Paroisse Saint Loup


Sommaire > Vie de la paroisse > Homélies > Premier dimanche de l’Avent, année B

Premier dimanche de l’Avent, année B

dimanche 3 décembre 2017, église Saint Jean-Baptiste, Vif

Veillez !
Veillez, nous dit Jésus dans le passage d’évangile que nous venons d’entendre. Il nous le dit même avec insistance : en 8 lignes, les verbes veiller, ou rester éveillé reviennent quatre fois !
Attention ! Il ne s’agit pas de se coucher tard dans la nuit, comme bien des jeunes le font aujourd’hui, quitte à se lever à midi. Les moines, eux, se couchent à 9h du soir, mais pour se lever à 4h du matin pour prier. C’est leur manière de veiller, mais cela ne doit pas non plus forcément être la nôtre !
Alors, veiller, ça veut dire quoi ? Veiller, ce n’est pas attendre passivement, comme on attend le bus... C’est se tenir prêt, c’est être attentif. Est-ce guetter le retour du Christ à la fin de temps ? Sans doute, mais pas seulement, car Jésus nous visite tous les jours. Nous le rencontrons tous les jours à travers les personnes qui nous entourent, et d’abord à travers les personnes en souffrance, les malades, les pauvres, les immigrés...
Cela ne doit pas nous empêcher de dormir la nuit, nous en avons besoin ! Mais tout de même nous ne sommes pas toujours dans cette attitude, nous ne sommes pas toujours prêts...
C’est ce que constate le prophète Isaïe dans la première lecture : « Pourquoi Seigneur, nous laisses-tu errer hors de tes chemins ? » – et il écrit cela au nom de tout le peuple hébreu...
Cette question rejoint une demande que nous faisons dans la prière du Notre Père... Aujourd’hui, pour la première fois, nous allons dire officiellement la nouvelle traduction de cette prière, et nous dirons, non plus « ne nous soumet pas à la tentation », mais « ne nous laisse pas entrer en tentation ». Dieu ne nous tente pas, comme ça, juste pour nous défier de résister ! Même s’il est prêt à nous pardonner ensuite... Dieu nous laisse libre et il ne va pas non plus nous empêcher de faire ce que nous voulons... Mais avec son aide, et si on le désire, nous pouvons éviter les situations où nous pourrions être tentés... La nouvelle traduction n’est pas encore parfaite, et des théologiens ont écrit de gros livres là dessus, et ils ne manqueront pas d’en écrire encore... Par exemple, selon certains, le mot « tentation » pourrait aussi se traduire par « épreuve »... Mais pour l’instant, vous devrez vous contenter de ces quelques mots...
Mais en tout cas, errer hors des chemins sur Seigneur, c’est manquer d’amour, c’est ne pas être juste.

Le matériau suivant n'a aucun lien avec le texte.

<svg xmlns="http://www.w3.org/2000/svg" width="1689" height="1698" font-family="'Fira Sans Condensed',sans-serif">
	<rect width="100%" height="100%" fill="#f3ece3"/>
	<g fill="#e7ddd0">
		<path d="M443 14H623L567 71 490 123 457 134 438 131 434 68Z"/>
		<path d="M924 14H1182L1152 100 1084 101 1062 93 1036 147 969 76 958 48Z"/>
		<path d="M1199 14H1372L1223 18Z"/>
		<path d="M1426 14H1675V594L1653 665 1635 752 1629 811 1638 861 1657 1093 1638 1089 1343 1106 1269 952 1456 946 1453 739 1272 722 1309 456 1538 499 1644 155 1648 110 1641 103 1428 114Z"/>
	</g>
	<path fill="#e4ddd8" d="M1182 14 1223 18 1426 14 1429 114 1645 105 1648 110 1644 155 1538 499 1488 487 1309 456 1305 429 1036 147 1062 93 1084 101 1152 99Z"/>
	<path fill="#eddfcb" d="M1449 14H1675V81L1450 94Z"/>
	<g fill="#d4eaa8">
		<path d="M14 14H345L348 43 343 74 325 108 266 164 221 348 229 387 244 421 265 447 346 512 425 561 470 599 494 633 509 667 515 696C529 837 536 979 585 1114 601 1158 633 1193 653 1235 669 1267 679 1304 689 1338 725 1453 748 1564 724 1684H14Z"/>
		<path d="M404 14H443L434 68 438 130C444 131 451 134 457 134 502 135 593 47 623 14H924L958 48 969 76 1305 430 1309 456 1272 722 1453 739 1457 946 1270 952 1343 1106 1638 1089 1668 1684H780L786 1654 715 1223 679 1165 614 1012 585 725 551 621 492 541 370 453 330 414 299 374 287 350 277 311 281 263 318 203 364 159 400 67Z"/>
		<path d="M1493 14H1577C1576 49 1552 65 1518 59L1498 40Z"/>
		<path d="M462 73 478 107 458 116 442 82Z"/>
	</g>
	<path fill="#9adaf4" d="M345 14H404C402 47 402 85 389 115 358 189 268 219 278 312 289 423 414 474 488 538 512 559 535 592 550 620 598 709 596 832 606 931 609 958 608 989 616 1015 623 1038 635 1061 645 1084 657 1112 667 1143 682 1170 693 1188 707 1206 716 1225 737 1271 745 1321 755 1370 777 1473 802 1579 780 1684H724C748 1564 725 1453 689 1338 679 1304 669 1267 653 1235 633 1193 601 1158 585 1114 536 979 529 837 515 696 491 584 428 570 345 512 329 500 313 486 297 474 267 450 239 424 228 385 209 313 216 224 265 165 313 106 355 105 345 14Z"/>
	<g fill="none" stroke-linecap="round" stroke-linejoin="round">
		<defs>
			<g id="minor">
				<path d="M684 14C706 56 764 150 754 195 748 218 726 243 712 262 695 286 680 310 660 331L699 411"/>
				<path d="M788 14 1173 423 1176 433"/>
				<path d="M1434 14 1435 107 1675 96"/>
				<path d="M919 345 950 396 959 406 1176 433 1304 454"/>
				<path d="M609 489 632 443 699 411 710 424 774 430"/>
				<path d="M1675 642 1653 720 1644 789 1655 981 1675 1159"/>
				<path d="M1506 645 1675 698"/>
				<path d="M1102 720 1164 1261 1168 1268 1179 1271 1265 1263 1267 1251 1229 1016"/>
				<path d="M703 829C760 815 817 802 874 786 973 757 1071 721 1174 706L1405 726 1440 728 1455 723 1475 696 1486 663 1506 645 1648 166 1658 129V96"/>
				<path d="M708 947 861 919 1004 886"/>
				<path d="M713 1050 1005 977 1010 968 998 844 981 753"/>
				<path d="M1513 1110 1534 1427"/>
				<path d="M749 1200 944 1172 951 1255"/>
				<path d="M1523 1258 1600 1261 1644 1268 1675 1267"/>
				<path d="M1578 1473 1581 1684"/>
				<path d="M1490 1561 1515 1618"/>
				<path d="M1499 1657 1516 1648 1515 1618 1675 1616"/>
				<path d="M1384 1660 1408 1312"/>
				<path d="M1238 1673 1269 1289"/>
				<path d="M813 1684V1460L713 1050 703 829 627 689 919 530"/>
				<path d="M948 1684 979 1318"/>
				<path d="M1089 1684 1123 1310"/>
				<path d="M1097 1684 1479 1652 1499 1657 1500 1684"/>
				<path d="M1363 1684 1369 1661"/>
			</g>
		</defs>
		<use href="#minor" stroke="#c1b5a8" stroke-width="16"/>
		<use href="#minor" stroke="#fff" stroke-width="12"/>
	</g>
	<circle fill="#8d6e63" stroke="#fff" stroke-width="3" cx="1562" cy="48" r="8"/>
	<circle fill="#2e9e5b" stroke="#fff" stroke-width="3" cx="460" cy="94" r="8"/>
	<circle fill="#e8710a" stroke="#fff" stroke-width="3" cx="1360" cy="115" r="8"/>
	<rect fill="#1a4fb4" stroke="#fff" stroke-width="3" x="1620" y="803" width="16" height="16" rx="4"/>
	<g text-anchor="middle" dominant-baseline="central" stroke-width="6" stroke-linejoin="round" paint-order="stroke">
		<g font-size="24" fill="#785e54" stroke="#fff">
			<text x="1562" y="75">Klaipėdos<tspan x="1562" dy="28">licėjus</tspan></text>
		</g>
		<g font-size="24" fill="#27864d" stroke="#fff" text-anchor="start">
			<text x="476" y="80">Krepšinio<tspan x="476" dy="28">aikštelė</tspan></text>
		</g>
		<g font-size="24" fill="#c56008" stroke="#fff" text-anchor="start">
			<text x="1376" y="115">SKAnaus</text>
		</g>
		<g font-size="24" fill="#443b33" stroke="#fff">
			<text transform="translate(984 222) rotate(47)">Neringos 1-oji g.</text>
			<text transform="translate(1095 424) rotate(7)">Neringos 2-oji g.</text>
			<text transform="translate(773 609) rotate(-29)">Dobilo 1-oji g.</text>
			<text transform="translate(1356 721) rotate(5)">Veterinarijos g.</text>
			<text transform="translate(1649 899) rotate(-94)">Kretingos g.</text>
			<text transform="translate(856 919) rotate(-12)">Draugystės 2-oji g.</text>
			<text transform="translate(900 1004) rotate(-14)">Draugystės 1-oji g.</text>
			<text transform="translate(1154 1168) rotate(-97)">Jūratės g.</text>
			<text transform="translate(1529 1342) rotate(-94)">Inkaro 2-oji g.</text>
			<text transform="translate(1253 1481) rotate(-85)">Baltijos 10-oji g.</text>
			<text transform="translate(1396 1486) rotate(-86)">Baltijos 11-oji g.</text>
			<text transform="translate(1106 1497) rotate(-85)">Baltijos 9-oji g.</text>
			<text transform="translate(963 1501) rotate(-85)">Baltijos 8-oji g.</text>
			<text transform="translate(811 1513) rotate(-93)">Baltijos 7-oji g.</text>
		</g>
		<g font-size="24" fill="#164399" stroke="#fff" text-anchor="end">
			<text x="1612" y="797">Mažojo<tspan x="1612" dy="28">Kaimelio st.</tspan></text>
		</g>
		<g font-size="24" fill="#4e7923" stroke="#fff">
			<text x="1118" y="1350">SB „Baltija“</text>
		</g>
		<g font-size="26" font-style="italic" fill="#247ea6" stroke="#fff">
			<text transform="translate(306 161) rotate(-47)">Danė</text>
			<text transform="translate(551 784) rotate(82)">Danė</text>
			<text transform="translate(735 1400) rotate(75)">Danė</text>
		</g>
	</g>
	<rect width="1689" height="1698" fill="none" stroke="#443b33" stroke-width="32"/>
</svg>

Car Dieu, nous dit Isaïe, vient à nous pour rencontrer celui qui pratique avec joie la justice.
Veiller, c’est donc pratiquer cette justice, qui va certainement bien au delà de rendre simplement à chacun ce qui lui est dû, ne pas le voler, ne pas l’exploiter... Et c’est la pratiquer avec joie, cette justice, pas comme une obligation à laquelle il faut bien se résigner pour échapper à un quelconque châtiment ! Veiller, c’est aussi être attentif aussi à soi : quelle est mon attitude vis-à-vis du frère ? Est-ce que j’ai bien réussi à reconnaître et aimer dans la personne que j’ai rencontrée ?... Et quand on s’aperçoit qu’on a oublié de voir Jésus dans un frère, on peut aussitôt revenir sur le chemin voulu par Dieu, le chemin de l’amour du prochain.
Cette période de l’Avent doit être pour nous une occasion de progresser sur ce chemin. Nous n’attendons pas un Jésus de terre cuite dans une crèche en carton ! Nous rencontrons Jésus jour après jour. Nous le rencontrons dans les personnes que nous côtoyons tous les jours, nos conjoints, enfants, parents, frères et soeurs, voisin, collègues... Dans les personnes qui souffrent, et le pape François nous incite de manière toujours plus pressante à ouvrir nos coeurs aux pauvres, aux réfugiés, aux migrants...
Et nous le rencontrons ici et maintenant, dans les personnes qui nous entourent dans cette église !
Tout à l’heure, au cours de cette célébration, je vous inviterai à vous donner la paix du Christ... N’oubliez pas, en donnant cette paix à votre voisin, de voir Jésus en lui !
Amen

Gilles Berger Sabbatel

Références des textes liturgiques :
Isaïe 63, 16b-17.19b ; 64,2b-7 ;
Psaume 79 ;
Première Lettre de saint Paul Apôtre aux Corinthiens 1, 3-9 ;
Évangile de Jésus-Christ selon saint Marc 13, 33-37.